O uso e a cobertura do solo no Brasil
Enviada em 06/08/2021
A Constituição de 1988 estabelece, sob o artigo 231, o direito à propriedade, o princípio da função social das terras e a atuação do Estado no seu desenvolvimento. Não obstante, a concentração histórica de terras, a especulação imobiliária e o aumento do desmatamento nas áreas urbanas e rurais têm contribuído para a segregação socioespacial nas cidades e na incidência de enchentes e deslizamentos de terra em áreas de risco, representando um risco à parcela da população que nelas reside. Assim,faz-se necessário discutir, elaborar e efetivar medidas para atenuar esses problemas.

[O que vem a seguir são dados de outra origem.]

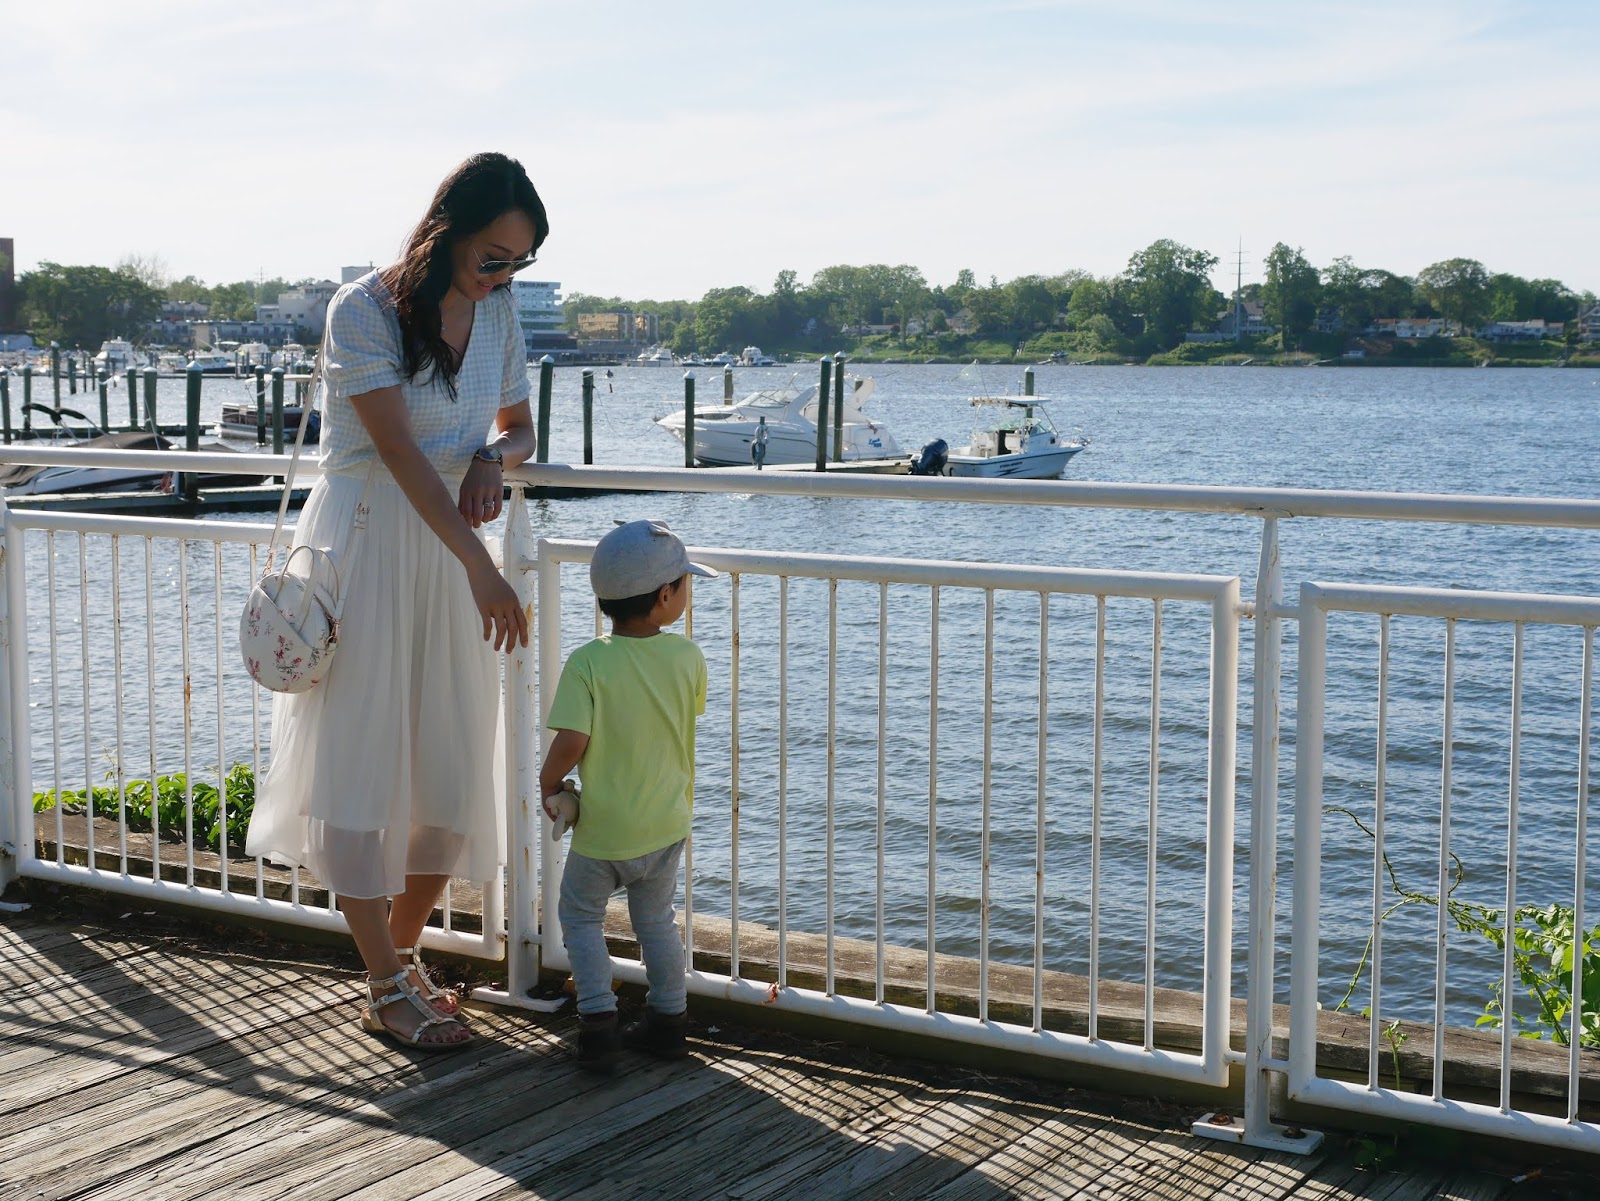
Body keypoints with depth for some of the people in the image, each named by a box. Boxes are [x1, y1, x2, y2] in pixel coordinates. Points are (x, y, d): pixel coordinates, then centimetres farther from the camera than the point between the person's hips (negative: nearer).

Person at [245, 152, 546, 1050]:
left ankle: (405, 953, 23)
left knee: (452, 769, 6)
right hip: (367, 545, -6)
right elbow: (402, 452, -21)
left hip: (450, 551, 6)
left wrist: (495, 459, -8)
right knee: (362, 765, -3)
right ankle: (387, 990, 6)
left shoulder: (499, 311, 5)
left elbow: (519, 429, 17)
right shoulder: (364, 311, -14)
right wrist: (482, 567, -28)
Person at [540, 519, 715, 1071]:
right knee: (656, 919, 23)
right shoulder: (687, 657, -10)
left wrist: (548, 782, -7)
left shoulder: (587, 663, -20)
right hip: (666, 824, 3)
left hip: (603, 829, -3)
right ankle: (668, 1018, 29)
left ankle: (598, 1020, 8)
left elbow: (570, 743, -25)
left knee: (580, 917, 18)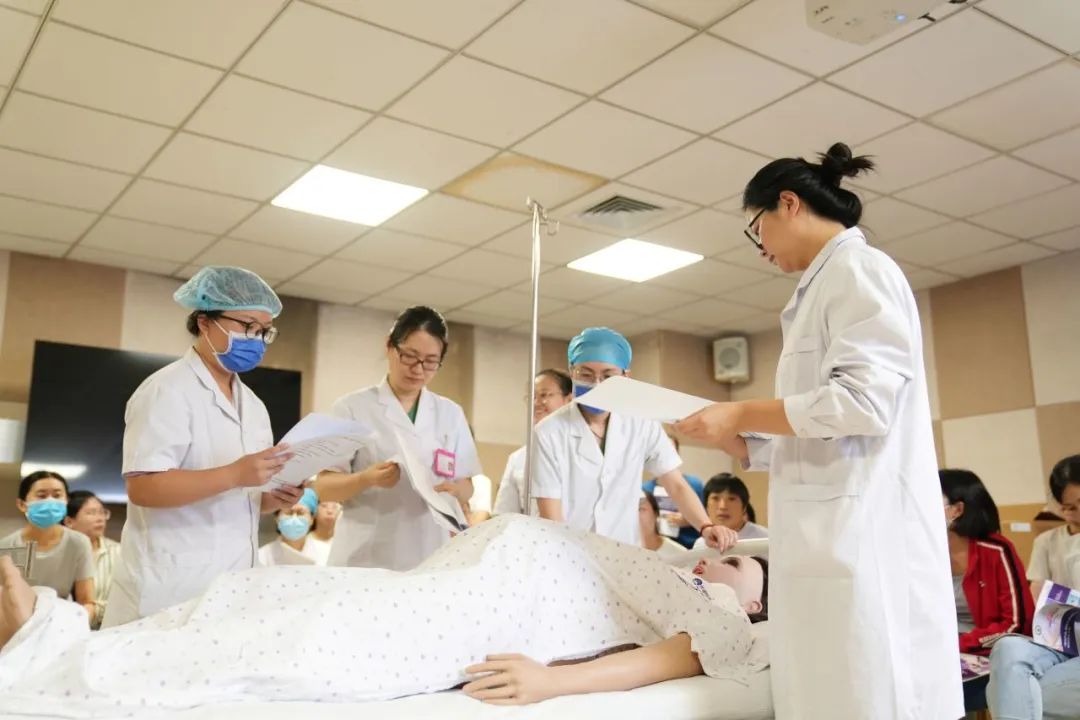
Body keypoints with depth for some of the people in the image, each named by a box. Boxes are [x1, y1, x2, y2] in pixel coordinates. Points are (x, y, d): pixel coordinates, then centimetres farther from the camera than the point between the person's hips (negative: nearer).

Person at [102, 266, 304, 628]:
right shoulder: (167, 390, -10)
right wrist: (235, 475, -27)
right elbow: (142, 487, -19)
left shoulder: (253, 404, 14)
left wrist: (274, 498, -2)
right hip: (171, 586, -7)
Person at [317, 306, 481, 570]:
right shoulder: (352, 407, -2)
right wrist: (366, 479, -22)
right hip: (363, 558, -3)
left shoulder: (451, 414, 8)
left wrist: (454, 490, -13)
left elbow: (467, 487, 10)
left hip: (430, 558, 3)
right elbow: (324, 487, -3)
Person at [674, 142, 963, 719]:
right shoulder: (826, 286, 25)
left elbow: (864, 401, -18)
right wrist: (732, 440, 18)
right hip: (833, 541, 10)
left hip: (864, 538, -10)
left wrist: (742, 414, -9)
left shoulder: (860, 270, -4)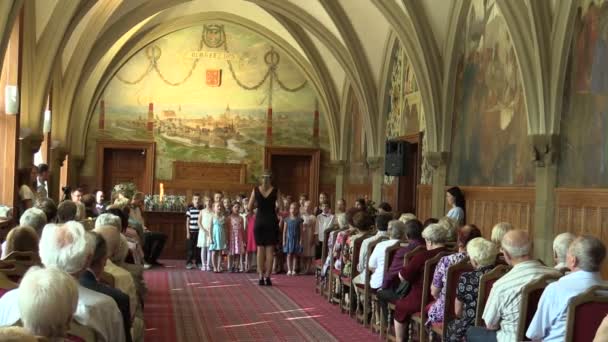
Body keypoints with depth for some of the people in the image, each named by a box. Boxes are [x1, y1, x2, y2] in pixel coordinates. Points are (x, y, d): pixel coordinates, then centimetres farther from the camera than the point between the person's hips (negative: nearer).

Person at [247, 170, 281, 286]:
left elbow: (249, 208, 0)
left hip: (259, 221, 1)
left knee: (260, 249, 7)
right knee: (270, 250, 3)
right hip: (271, 221, -1)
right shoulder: (275, 191, -4)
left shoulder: (255, 190, -1)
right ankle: (267, 277, 0)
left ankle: (261, 277, 4)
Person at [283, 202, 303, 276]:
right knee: (289, 254, -1)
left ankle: (293, 270, 7)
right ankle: (289, 270, 1)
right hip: (289, 239, 0)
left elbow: (301, 231, 1)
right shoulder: (287, 219, 3)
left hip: (296, 239, 0)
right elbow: (284, 231, 5)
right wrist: (283, 240, 2)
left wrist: (300, 240, -4)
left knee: (295, 255, 3)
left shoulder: (299, 220, 1)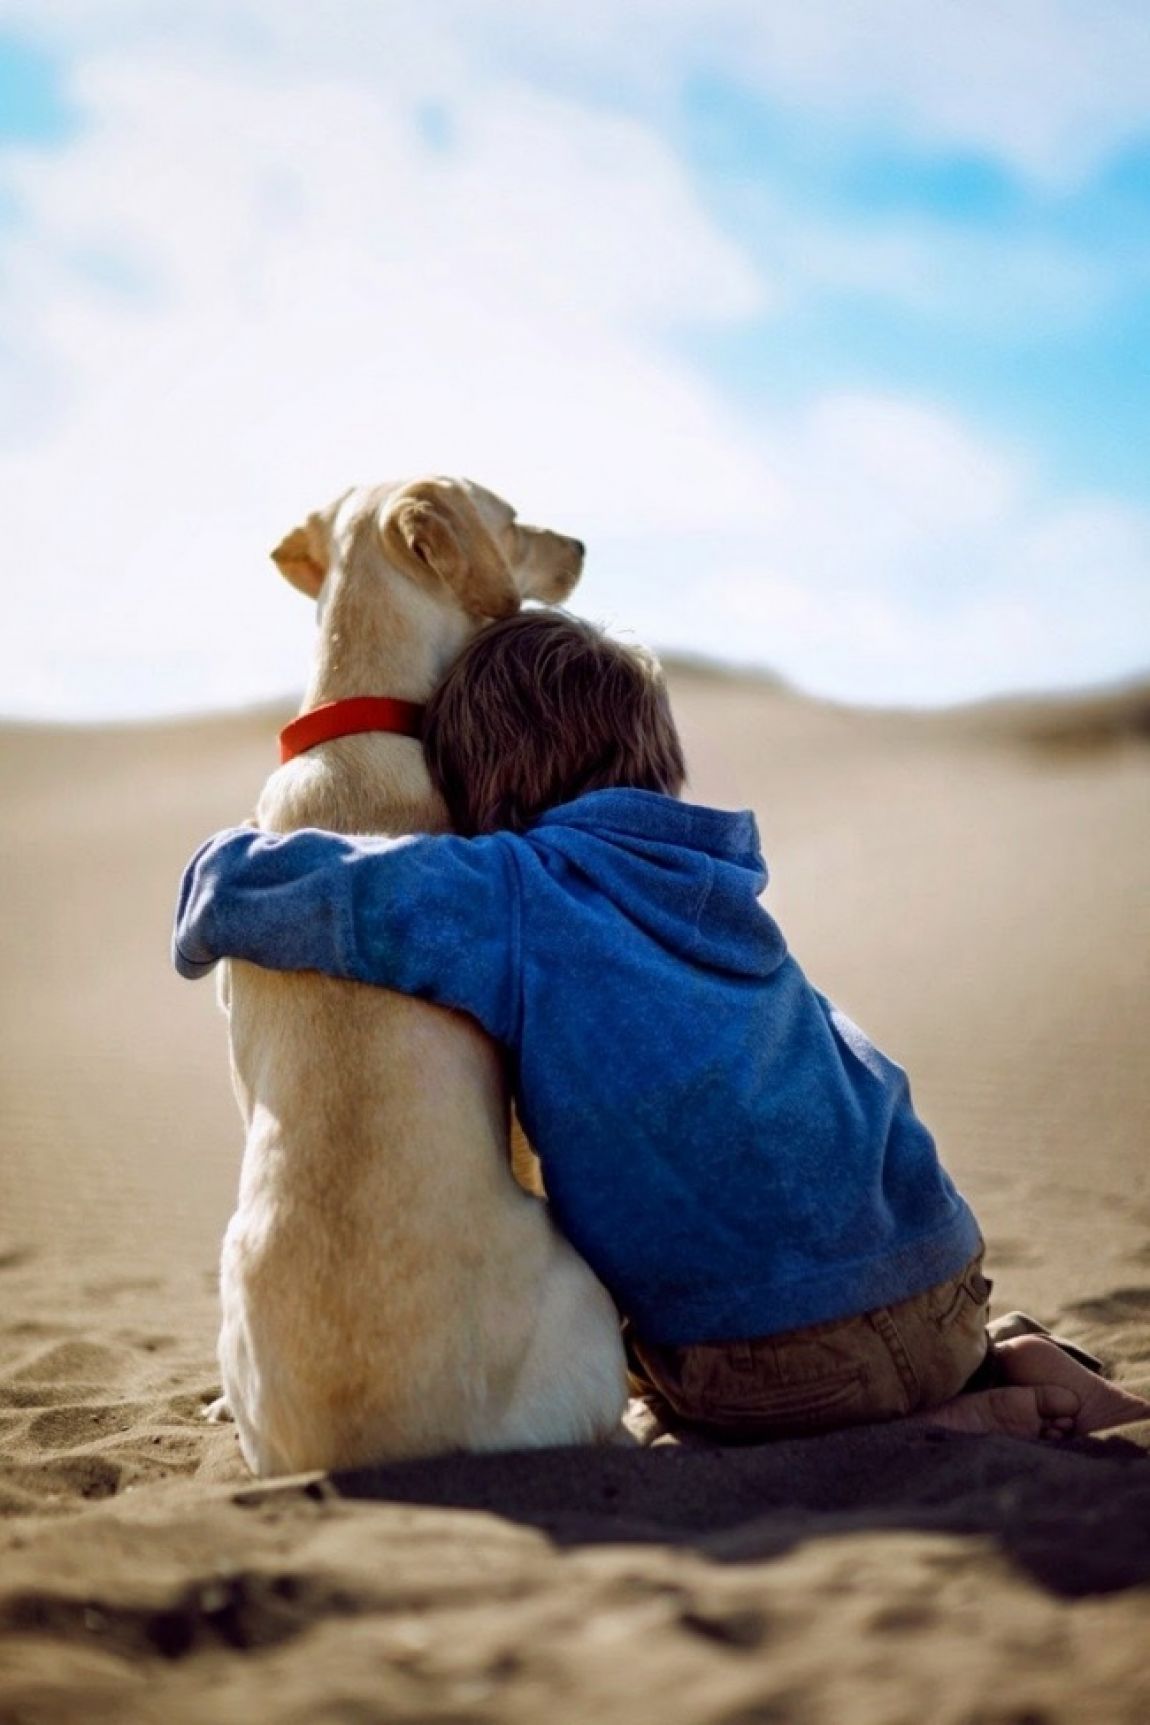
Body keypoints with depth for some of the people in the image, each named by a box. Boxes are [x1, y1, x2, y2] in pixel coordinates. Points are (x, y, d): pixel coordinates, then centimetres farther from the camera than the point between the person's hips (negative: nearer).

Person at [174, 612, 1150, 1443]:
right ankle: (1006, 1374, 12)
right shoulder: (702, 881, 12)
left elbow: (247, 886, -11)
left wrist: (207, 932, 11)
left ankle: (963, 1431, 0)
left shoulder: (510, 896, -9)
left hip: (781, 1356, -7)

Em primeira análise, há de se discutir a origem histórica da concentração de terras no Brasil, cujo início remonta à ocupação portuguesa e o qual foi consolidado com a Lei de Terras de 1850, que previa a obtenção de áreas apenas mediante a compra do território. Outrossim, ainda que a criação do Estatuto da Cidade e dos planos diretrizes em 2001 tenham contribuído para ratificar a função social da propriedade e evitar espaços vazios na área urbana, o processo de urbanização desenfreado e a má infraestrutura dos municípios agravam o dilema da ocupação e distribuição de terras no território nacional. Dessa forma, é de extrema importância que sejam criadas políticas públicas que incentivem a integração social e espacial dos espaços na União.
Em segunda análise, é necessário atentar ao entrave da mobilidade urbana dentro das cidades, que não raro se faz inexistente ou precária e excludente, fazendo com que as comunidades que vivem mais afastadas dos centros urbanos deixem de gozar dos benefícios citadinos e contribuindo para as consequências da favelização. Além disso, o aumento do desmatamento em áreas urbanas e rurais favorece a ocorrência de desastres naturais -como deslizamentos de terra e enchentes-, que segundo dados da WWF, são mais acentuados em áreas adjacentes a centros urbanos, estradas e rios e que, além de pôr em risco esses grupos sociais, intensifica fenômenos como a inversão térmica e as ilhas de calor, em um processo de vitimização difusa, afetando todos as partes da sociedade. Dessa maneira, é imprescindível que o corpo civil se organize para frear a retirada de cobertura vegetal nesses espaços.
Portanto, é inegável que o uso e a cobertura de solos no Brasil constitui um dilema e carece de uma solução. Para tal, é pertinente que a iniciativa público-privada se una em prol da garantia do acesso ao uso da terra a todos, respaldada pelo governo federal por meio de subsídios à melhoria da mobilidade urbana nas cidades e na construção de obras públicas de fomento à cultura, educação e saúde habitações populares nessas áreas. Por fim, cabe à União cumprir as leis ambientais de forma a minimizar a retirada de áreas verdes. Então, tornar-se-á o Brasil oportuno a todos, pois, de acordo Henri Lefebvre, filósofo francês, todos possuem o “direito à cidade”.